## [What is needed]
Those lines of the records that contain "current" are to be located and copied.

(Dataset content Opens)

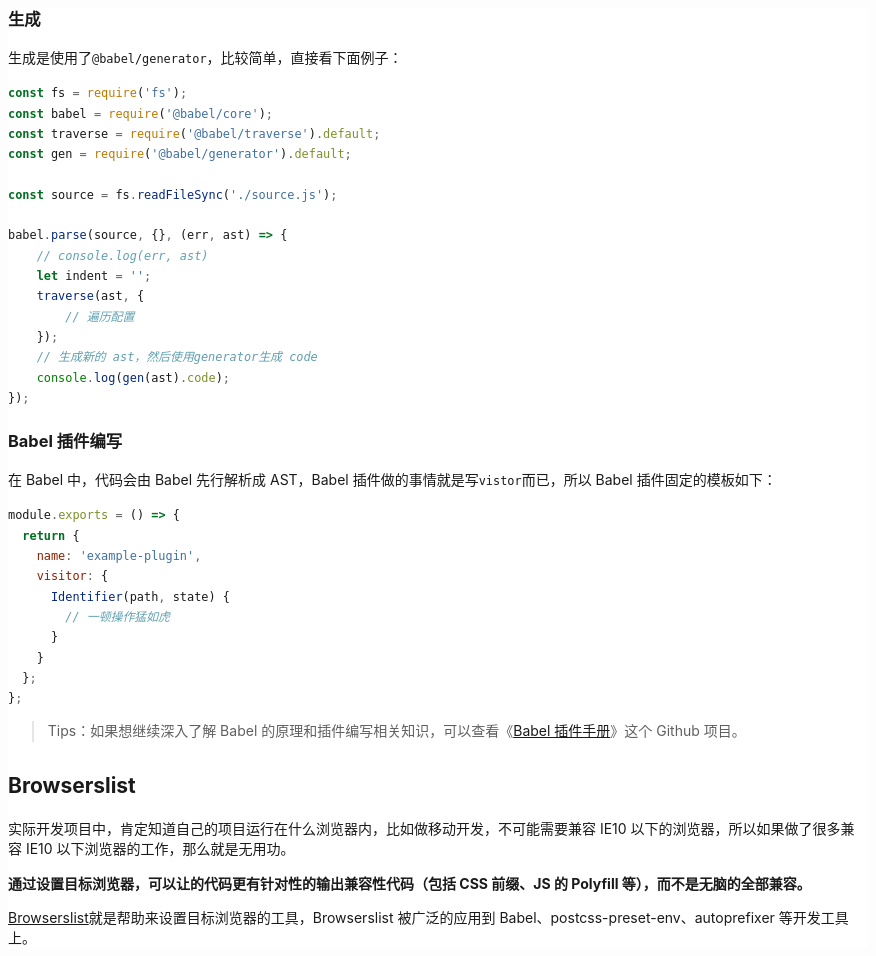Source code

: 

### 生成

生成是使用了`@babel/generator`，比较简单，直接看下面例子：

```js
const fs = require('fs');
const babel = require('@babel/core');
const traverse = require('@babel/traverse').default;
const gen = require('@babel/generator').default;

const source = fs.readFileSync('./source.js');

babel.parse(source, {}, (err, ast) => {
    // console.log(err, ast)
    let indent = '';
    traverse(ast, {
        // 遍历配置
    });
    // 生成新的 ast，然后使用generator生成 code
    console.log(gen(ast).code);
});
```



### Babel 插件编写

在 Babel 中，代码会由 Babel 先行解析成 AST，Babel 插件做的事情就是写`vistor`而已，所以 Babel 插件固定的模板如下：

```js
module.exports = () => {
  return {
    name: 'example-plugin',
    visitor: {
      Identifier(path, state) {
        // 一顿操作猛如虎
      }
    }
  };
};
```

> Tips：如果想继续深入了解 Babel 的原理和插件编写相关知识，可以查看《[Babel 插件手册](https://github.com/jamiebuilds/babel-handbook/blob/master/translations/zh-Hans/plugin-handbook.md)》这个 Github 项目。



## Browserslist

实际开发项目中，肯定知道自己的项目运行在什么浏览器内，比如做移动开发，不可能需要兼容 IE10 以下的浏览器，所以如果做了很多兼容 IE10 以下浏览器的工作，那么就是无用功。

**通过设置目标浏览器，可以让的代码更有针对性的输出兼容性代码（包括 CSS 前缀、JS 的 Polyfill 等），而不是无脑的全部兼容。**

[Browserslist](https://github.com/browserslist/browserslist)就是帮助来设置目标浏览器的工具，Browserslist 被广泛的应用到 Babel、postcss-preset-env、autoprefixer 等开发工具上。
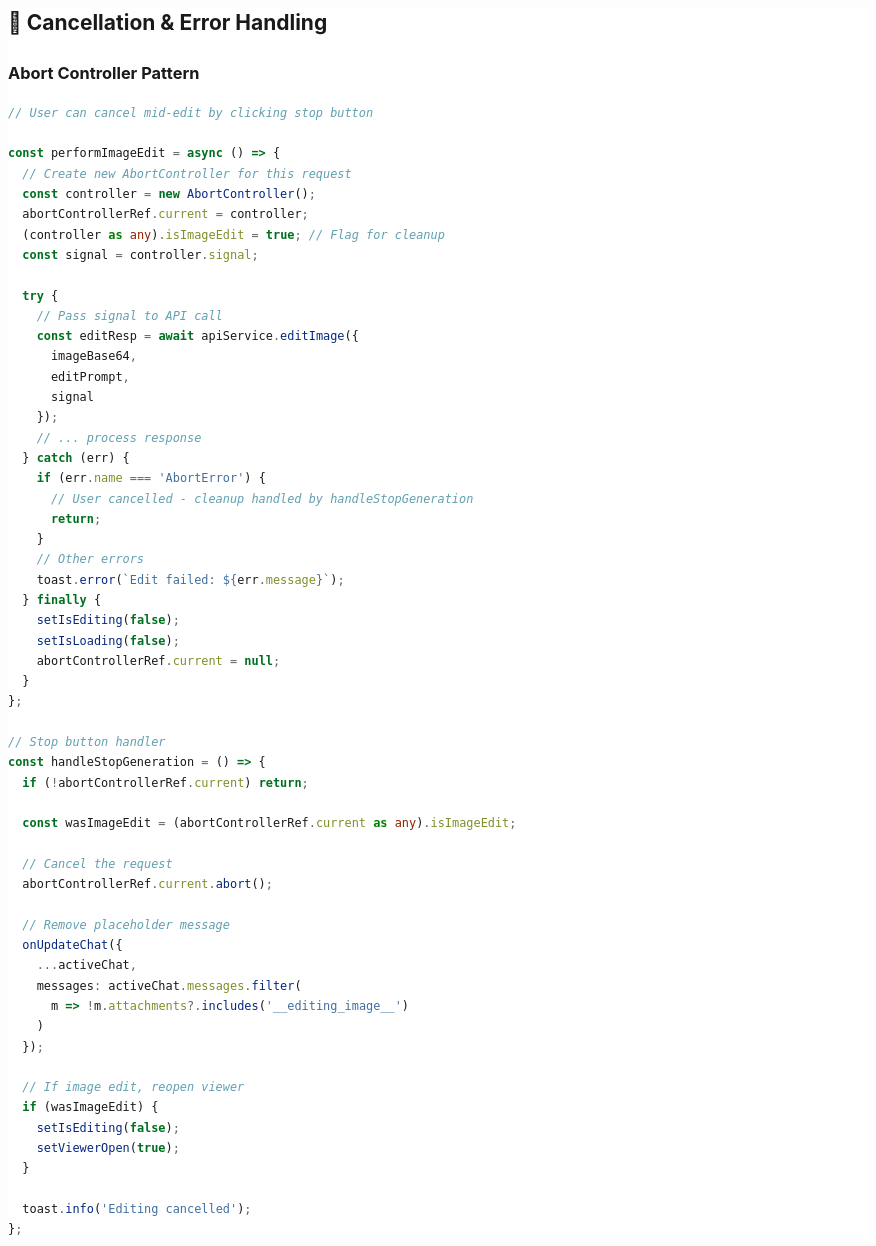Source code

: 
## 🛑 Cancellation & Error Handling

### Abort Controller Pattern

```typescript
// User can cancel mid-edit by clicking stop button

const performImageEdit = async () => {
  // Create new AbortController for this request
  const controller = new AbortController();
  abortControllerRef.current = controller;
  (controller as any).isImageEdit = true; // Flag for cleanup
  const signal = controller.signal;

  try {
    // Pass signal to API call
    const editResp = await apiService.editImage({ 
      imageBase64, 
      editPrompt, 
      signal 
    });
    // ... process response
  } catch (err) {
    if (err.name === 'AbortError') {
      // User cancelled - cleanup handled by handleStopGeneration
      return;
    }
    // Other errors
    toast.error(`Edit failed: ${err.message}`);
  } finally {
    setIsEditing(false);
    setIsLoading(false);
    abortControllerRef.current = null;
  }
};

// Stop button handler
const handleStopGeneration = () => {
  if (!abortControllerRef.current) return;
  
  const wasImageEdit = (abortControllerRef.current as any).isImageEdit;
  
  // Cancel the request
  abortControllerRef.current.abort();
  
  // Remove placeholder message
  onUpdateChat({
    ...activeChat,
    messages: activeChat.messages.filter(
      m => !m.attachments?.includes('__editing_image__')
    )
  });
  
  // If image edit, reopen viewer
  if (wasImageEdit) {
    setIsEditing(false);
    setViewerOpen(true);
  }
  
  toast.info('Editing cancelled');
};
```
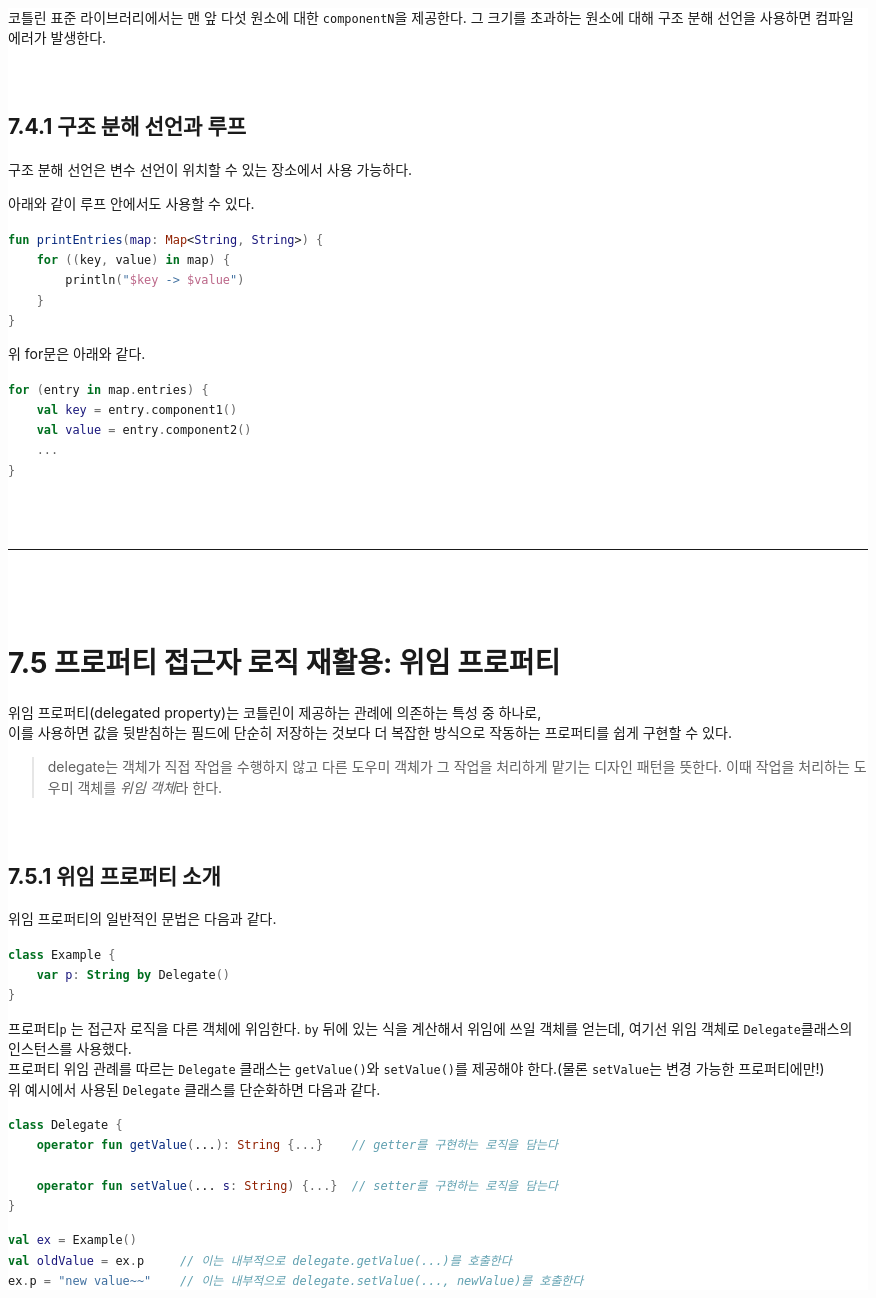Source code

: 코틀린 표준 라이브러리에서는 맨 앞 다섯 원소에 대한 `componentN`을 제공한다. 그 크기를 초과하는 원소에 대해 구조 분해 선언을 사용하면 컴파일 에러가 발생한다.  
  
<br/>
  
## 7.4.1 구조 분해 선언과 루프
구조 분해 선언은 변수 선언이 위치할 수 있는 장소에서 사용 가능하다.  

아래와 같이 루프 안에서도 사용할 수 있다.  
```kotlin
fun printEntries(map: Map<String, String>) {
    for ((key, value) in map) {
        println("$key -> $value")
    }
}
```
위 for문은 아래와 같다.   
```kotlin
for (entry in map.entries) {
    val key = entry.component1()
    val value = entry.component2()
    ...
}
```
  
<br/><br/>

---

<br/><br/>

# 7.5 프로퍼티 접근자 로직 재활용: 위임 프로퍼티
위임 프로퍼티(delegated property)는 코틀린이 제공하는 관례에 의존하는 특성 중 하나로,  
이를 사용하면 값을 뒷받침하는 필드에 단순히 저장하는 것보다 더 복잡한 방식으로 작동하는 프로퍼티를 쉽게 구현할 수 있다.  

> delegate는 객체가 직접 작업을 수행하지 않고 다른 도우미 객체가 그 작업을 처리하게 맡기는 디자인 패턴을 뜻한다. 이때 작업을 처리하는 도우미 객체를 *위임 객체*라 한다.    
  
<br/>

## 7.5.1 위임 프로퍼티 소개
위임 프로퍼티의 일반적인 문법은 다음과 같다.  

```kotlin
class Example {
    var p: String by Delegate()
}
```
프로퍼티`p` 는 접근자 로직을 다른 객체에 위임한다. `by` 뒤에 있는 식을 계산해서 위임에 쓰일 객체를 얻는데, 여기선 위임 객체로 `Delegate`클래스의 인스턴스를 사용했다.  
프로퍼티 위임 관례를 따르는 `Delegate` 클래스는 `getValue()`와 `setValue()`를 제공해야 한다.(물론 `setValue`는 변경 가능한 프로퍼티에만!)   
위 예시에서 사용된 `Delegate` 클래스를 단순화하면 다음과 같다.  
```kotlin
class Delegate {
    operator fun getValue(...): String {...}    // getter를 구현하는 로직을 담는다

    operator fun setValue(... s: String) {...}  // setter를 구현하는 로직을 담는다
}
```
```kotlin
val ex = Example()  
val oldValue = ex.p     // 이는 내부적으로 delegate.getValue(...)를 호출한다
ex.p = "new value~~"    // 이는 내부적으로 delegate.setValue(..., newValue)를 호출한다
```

(Dataset content Closes)

## [Solved problem]
  abortControllerRef.current = controller;
    abortControllerRef.current = null;
  if (!abortControllerRef.current) return;
  const wasImageEdit = (abortControllerRef.current as any).isImageEdit;
  abortControllerRef.current.abort();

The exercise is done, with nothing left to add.